WORK INSTRUCTION 1: Rewrite the paragraph of the case report below that begins "Intravenous (i.v.) administration of insulin" as a shorter paragraph, keeping its main facts.
WORK INSTRUCTION 2:
Using the case report below, state whether each statement agrees with it. Answer yes or no for each, and quote the words that decide it.
(a) The patient had received treatment for diabetes for 8 years before this visit.
(b) The patient's serum phosphate levels fell severely.
(c) The patient's symptoms improved after phosphate replacement therapy.

═══ READING TEXT

Abstract
Insulin treatment for diabetic ketoacidosis occasionally results in hypophosphatemia, which is often mild and does not require treatment. However, we experienced a case in which intravenous insulin administration resulted in myocardial injury and altered consciousness despite mild hypophosphatemia. Phosphate replacement therapy resulted in a marked improvement in symptoms. As overlapping conditions that result in hypophosphatemia can cause severe complications after insulin therapy for diabetic ketoacidosis, even in patients with mild hypophosphatemia, physicians should pay more attention to changes in phosphate levels in patients undergoing treatment for diabetic ketoacidosis.
Keywords: Diabetic ketoacidosis, Hypophosphatemia, Phosphate
Hypophosphatemia resulting from insulin treatment of diabetic ketoacidosis usually does not require special treatment. However, if the conditions that cause hypophosphatemia overlap, severe complications might occur, and caution is required.
Introduction
Intravenous (i.v.) administration of insulin for diabetic ketoacidosis (DKA) occasionally results in hypophosphatemia. As insulin promotes glucose uptake into cells, this glucose movement induces hypophosphatemia as a result of massive phosphate shifts from the extracellular fluid into cells to produce adenosine triphosphate by oxidative phosphorylation 1 . However, this does not usually require any particular treatment, because severe hypophosphatemia rarely occurs 2 . We report a patient with impaired consciousness and myocardial injury in the recovery phase of DKA, despite only a slight decrease in serum phosphate levels. After phosphate replacement therapy, the patient showed remarkable improvements.
Case Report
A 52‐year‐old man presented to International University of Health and Welfare, Ichikawa Hospital, Chiba, Japan, because of disturbed consciousness and abdominal pain. He had previously undergone 8 years of treatment for diabetes at a nearby clinic. He was currently taking metformin, dulaglutide (glucagon‐like peptide‐1 analog) once‐weekly, 8 units of insulin lispro before meals, and 6 and 16 units of insulin degludec before breakfast and bedtime, respectively. The day before the visit, he did not take his insulin injection, because he skipped a meal as a result of nausea. He went to see a physician the next day, but the doctor referred him to our hospital because of disorientation. Blood chemistry and urine tests showed DKA with hyperglycemia, acidosis, increased β‐hydroxybutyrate levels and undetectable C‐peptide values (Table 1). A positive antiglutamic acid decarboxylase auto‐antibody result led to the diagnosis of type 1A diabetes (Table 1).
Table 1.

══════
═══ STUDY MATERIAL

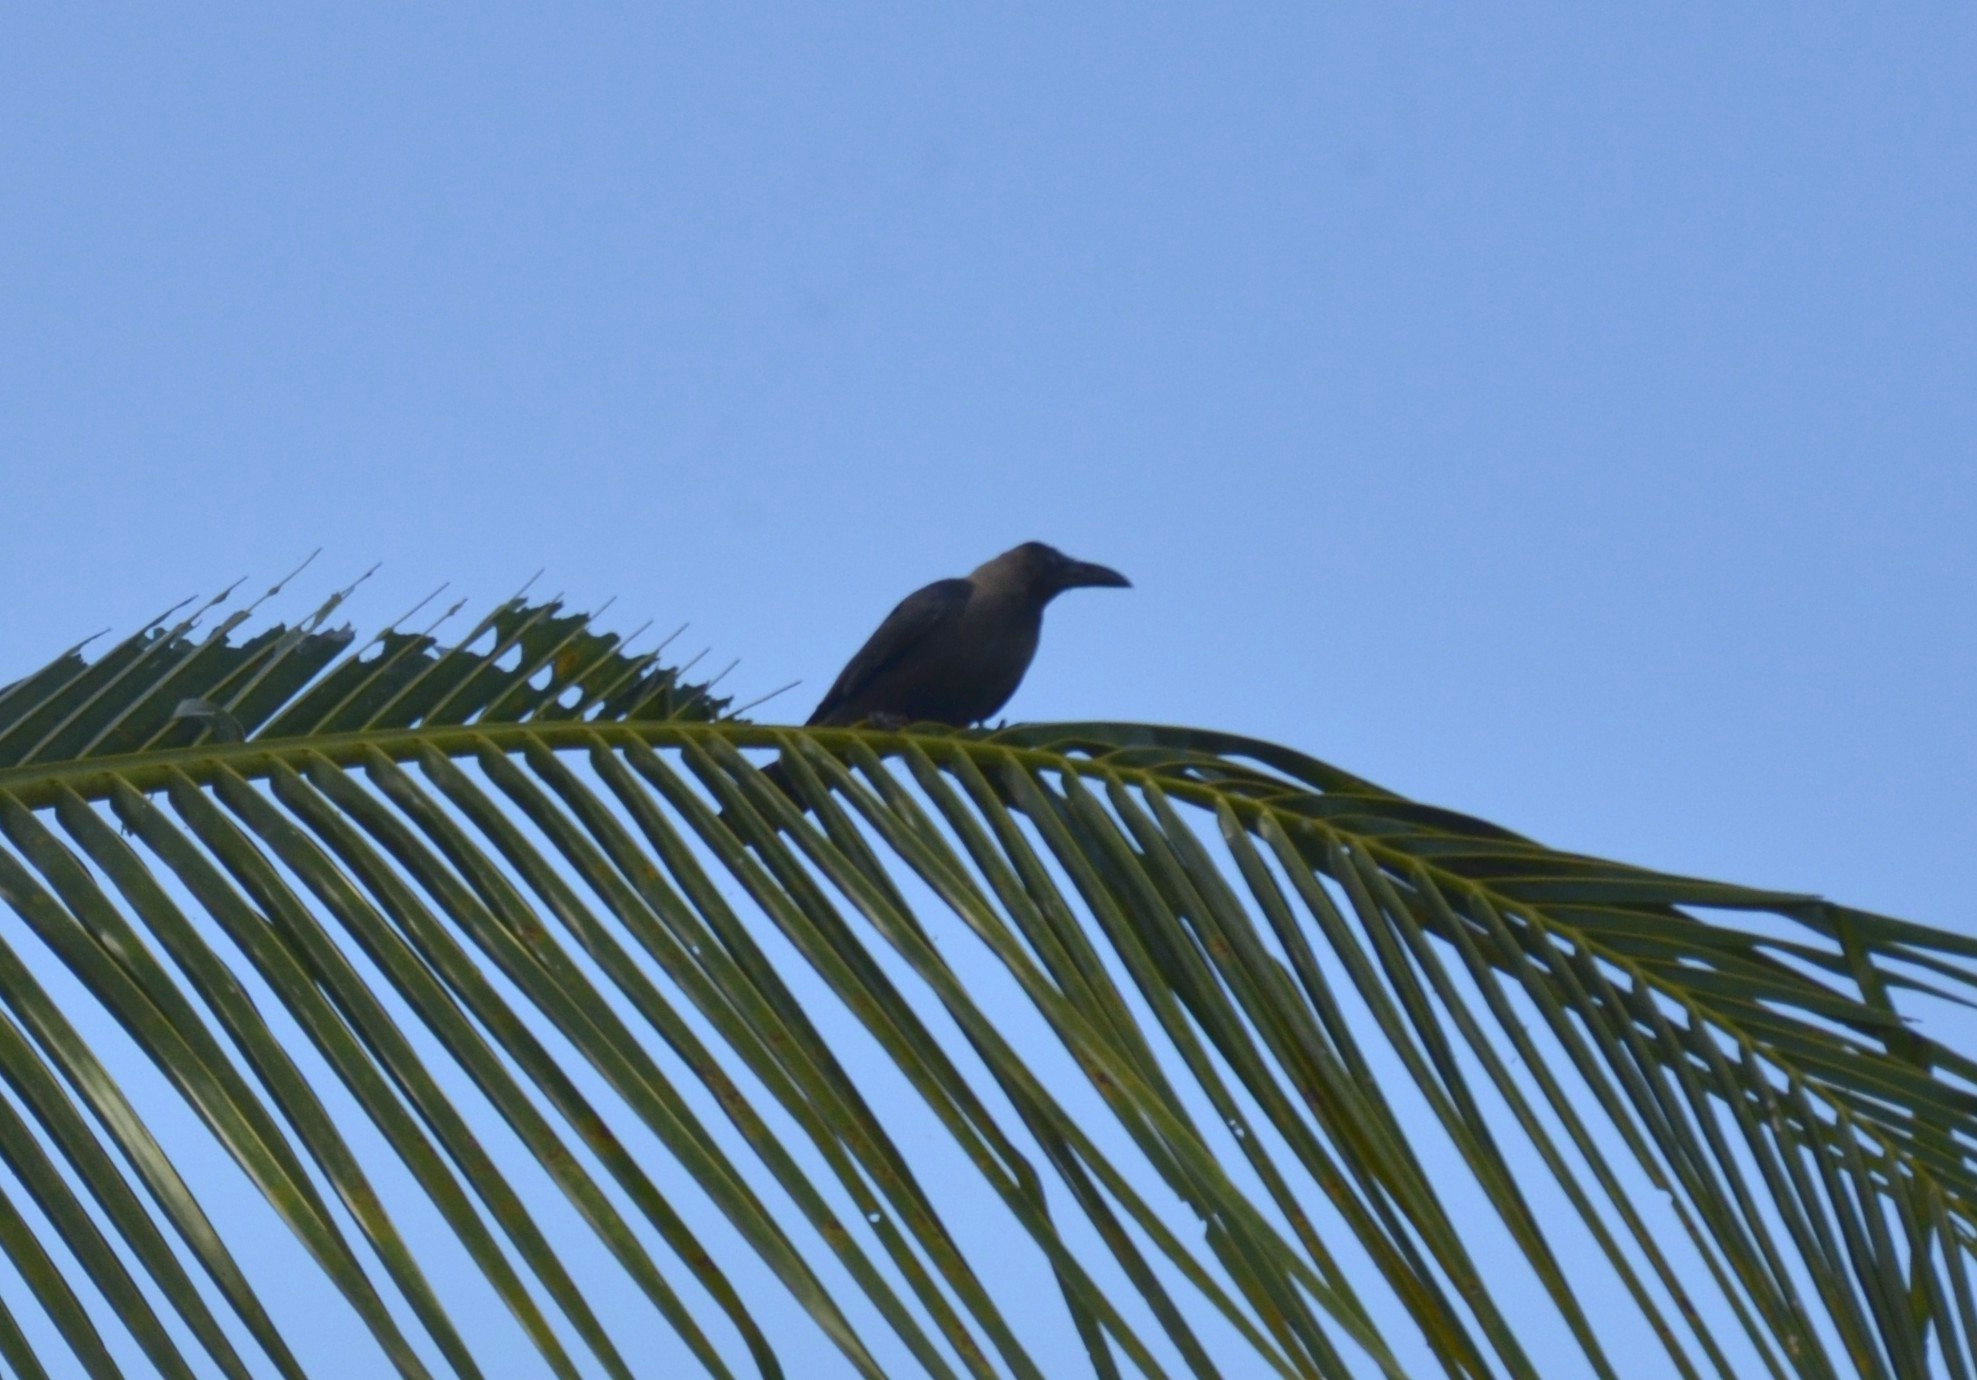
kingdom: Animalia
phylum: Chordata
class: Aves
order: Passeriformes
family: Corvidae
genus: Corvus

══════
═══ STUDY MATERIAL

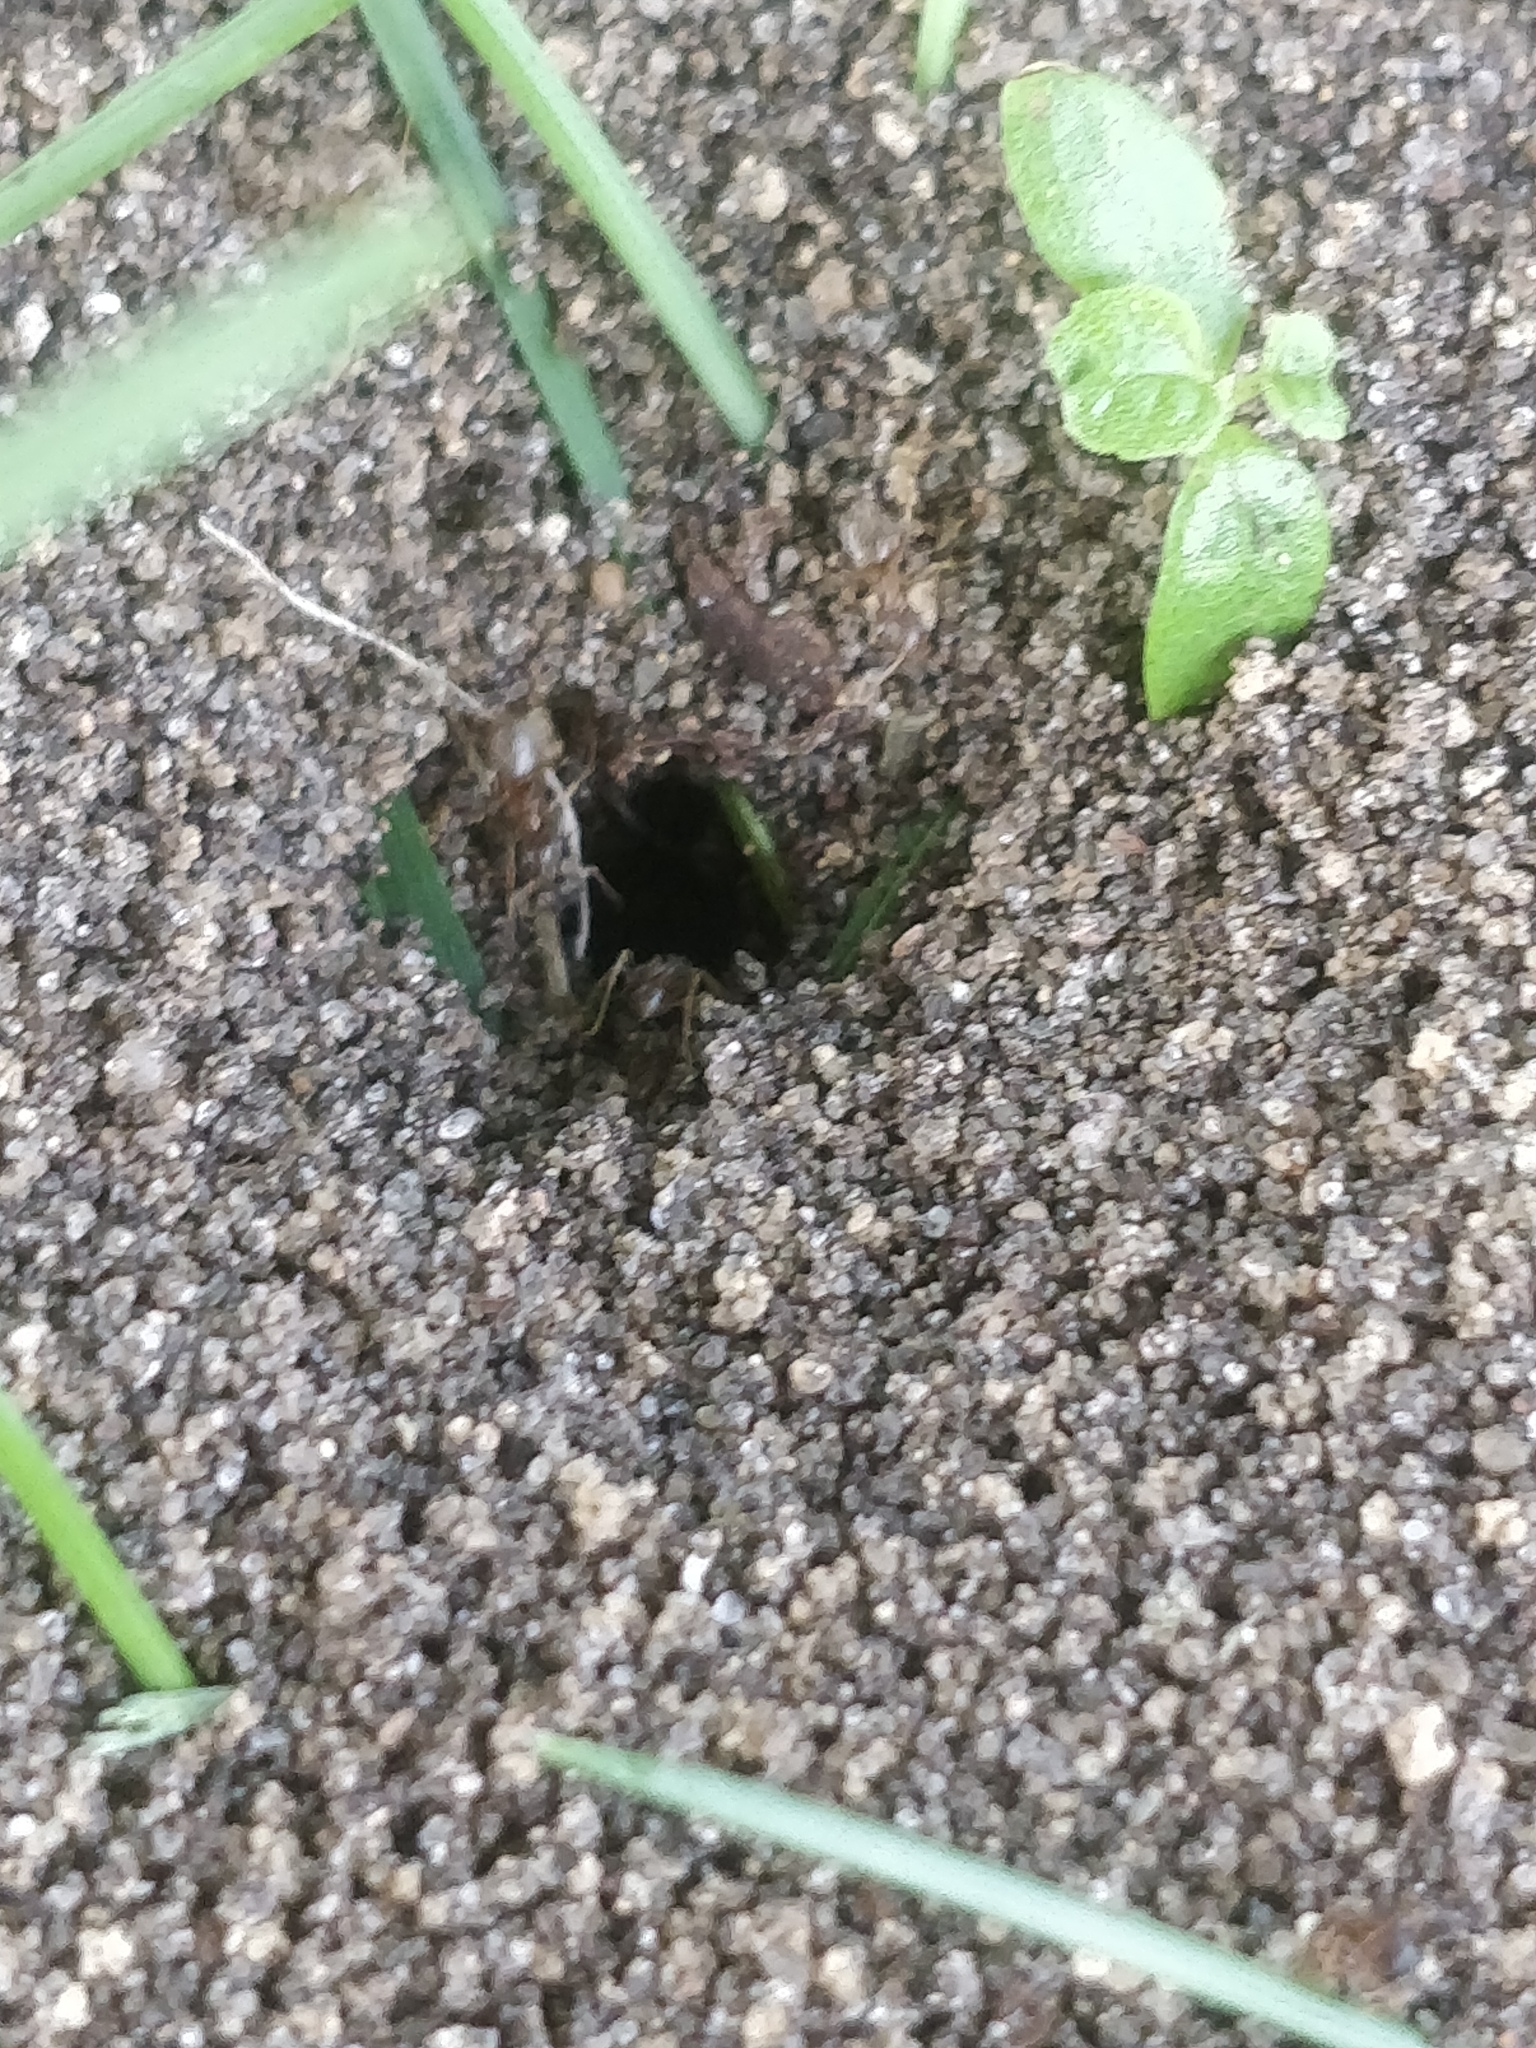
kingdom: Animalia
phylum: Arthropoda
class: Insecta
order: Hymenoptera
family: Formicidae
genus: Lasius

══════

REPLY 1: Intravenous insulin for diabetic ketoacidosis (DKA) sometimes causes hypophosphatemia. Insulin drives glucose into cells, and phosphate shifts from the extracellular fluid into cells to produce adenosine triphosphate. Treatment is usually unnecessary because severe hypophosphatemia is rare. The authors report a patient who developed impaired consciousness and myocardial injury while recovering from DKA, despite only a slight fall in serum phosphate. The patient improved remarkably after phosphate replacement therapy.

REPLY 2:
(a) Yes: "He had previously undergone 8 years of treatment for diabetes at a nearby clinic."
(b) No: "despite only a slight decrease in serum phosphate levels"
(c) Yes: "Phosphate replacement therapy resulted in a marked improvement in symptoms."